_WHAT IS EXPECTED:_ Gather every line in the data below that contains the string "barcode".

***** SUPPLIED RECORDS

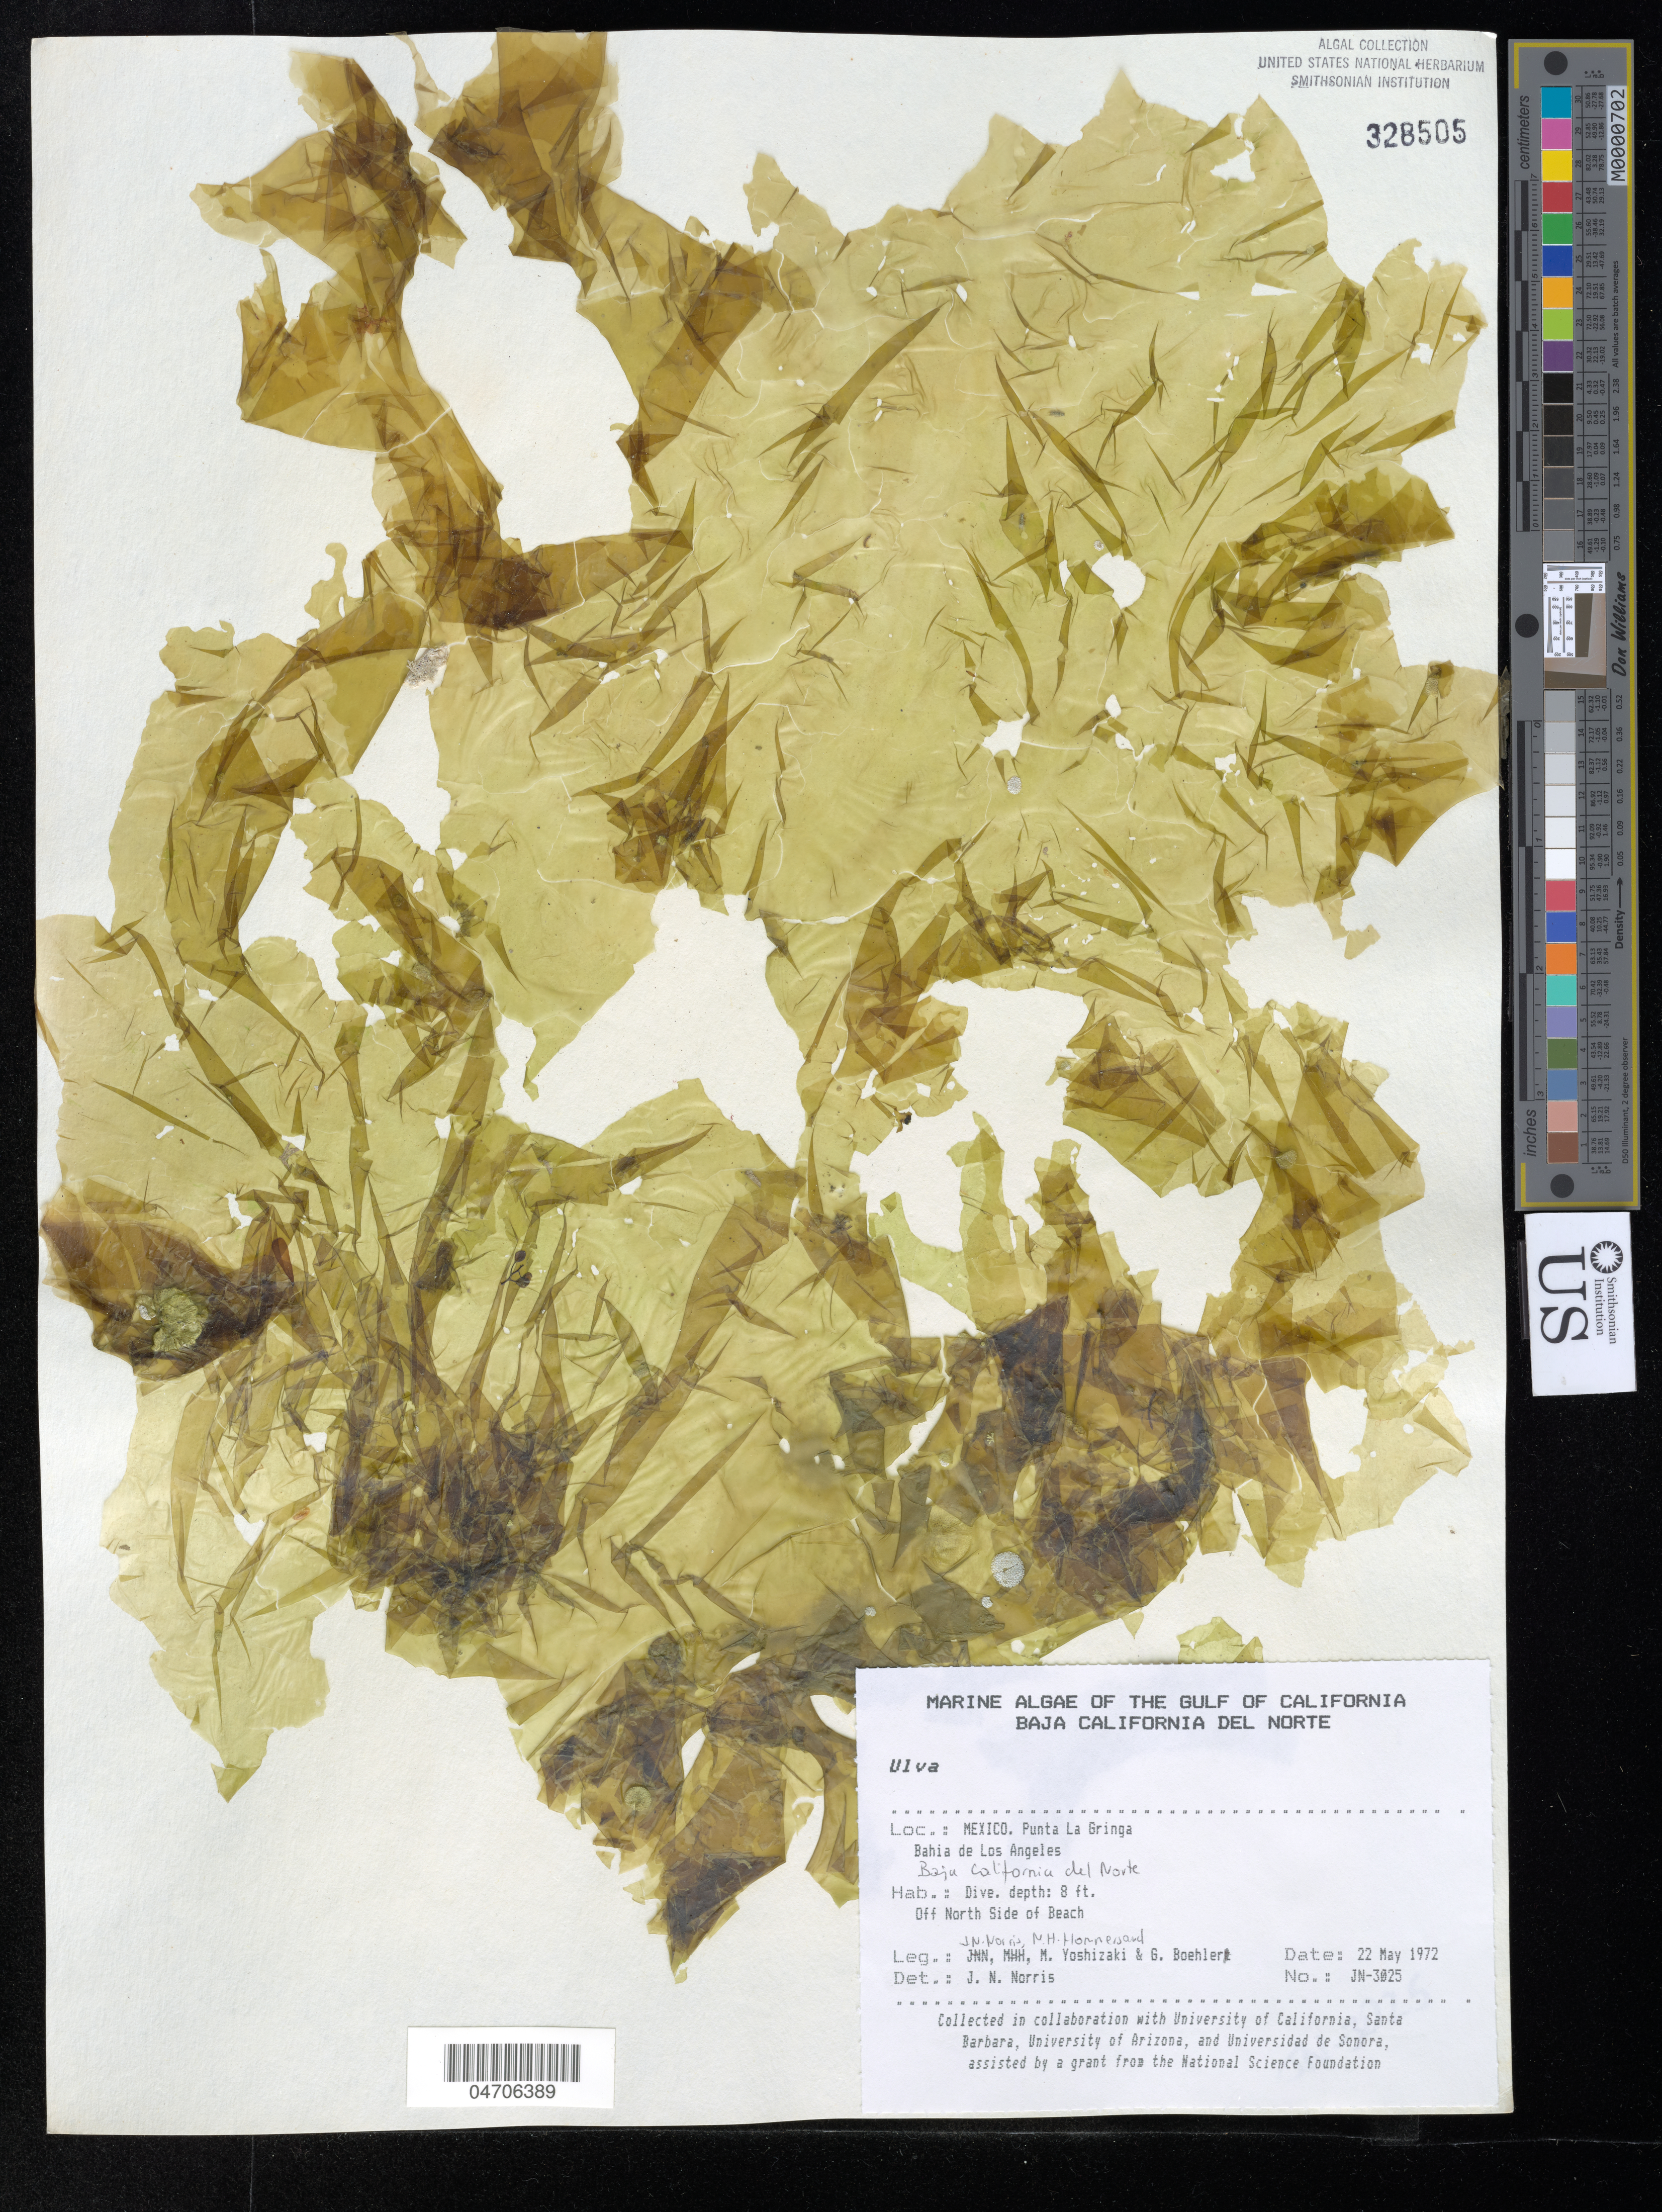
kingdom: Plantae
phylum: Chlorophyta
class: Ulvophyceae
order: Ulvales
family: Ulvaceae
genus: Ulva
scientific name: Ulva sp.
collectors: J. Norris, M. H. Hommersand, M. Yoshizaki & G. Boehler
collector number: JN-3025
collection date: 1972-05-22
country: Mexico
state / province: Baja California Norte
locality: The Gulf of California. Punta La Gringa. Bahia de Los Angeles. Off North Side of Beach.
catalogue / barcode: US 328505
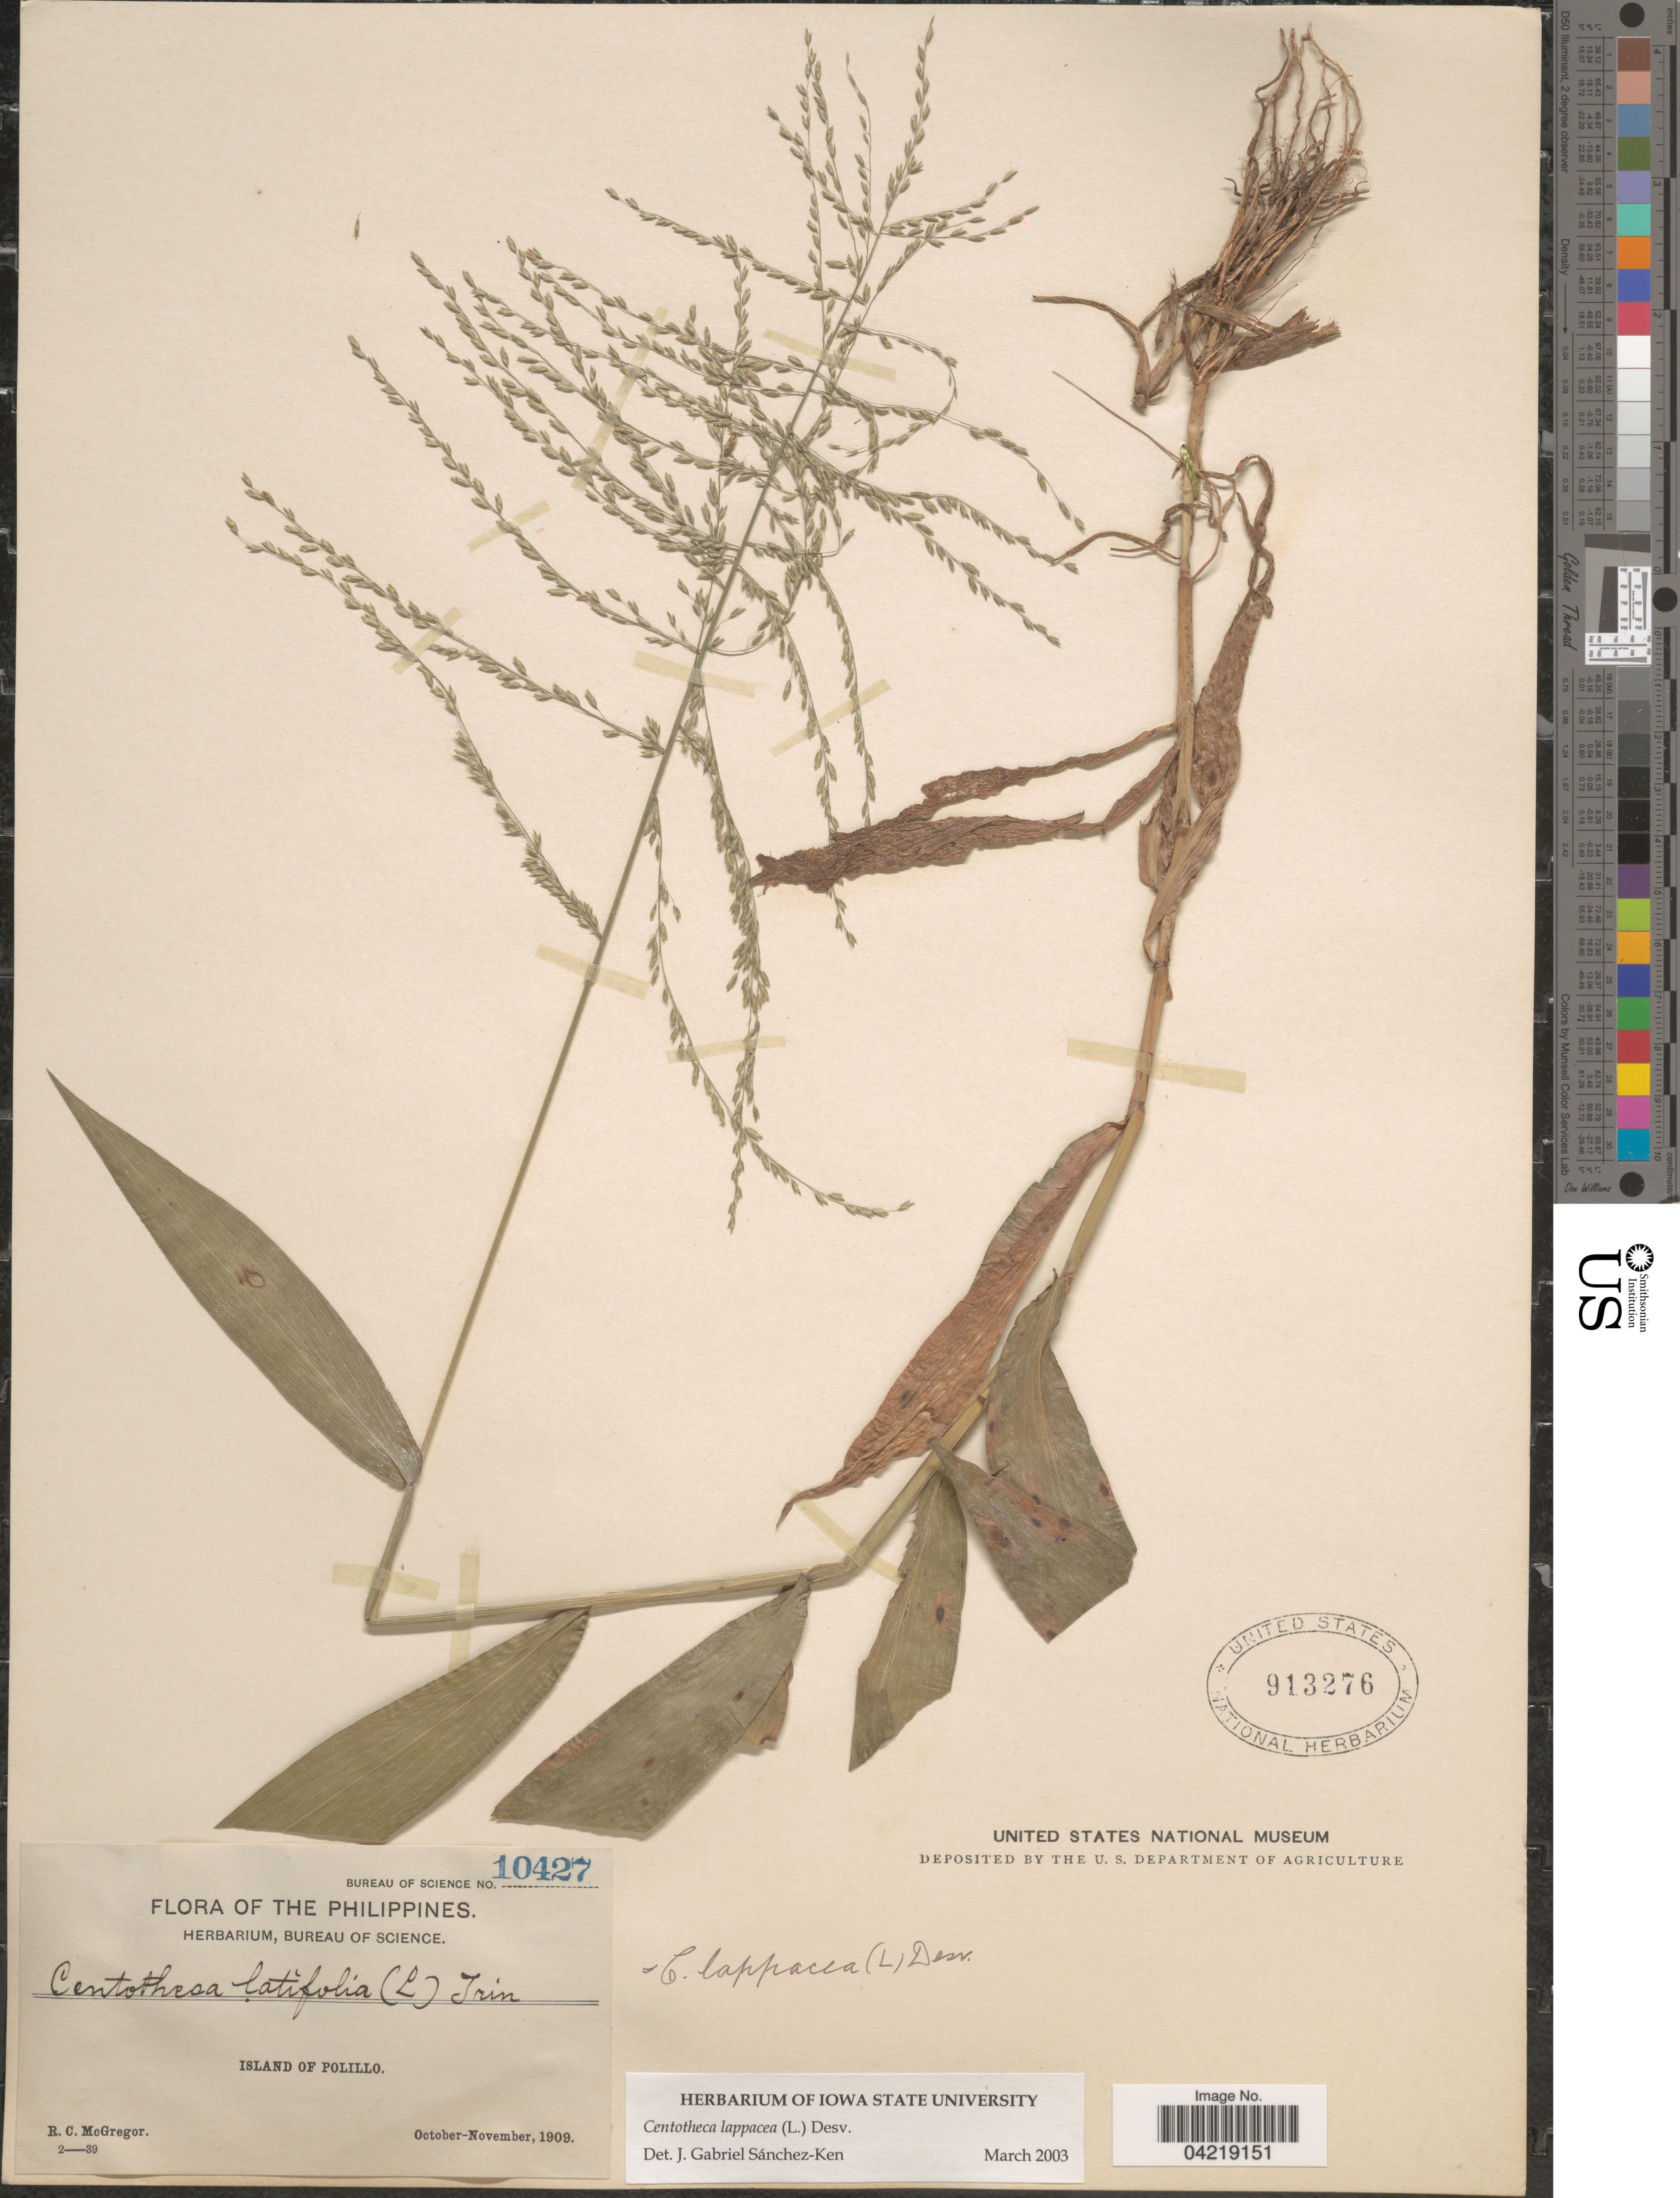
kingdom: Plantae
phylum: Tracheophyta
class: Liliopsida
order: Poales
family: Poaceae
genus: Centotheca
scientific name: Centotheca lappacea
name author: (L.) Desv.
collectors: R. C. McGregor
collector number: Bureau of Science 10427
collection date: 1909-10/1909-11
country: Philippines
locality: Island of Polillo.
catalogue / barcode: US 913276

**********

_SOLUTION TO THIS PROBLEM:_
catalogue / barcode: US 328505
catalogue / barcode: US 913276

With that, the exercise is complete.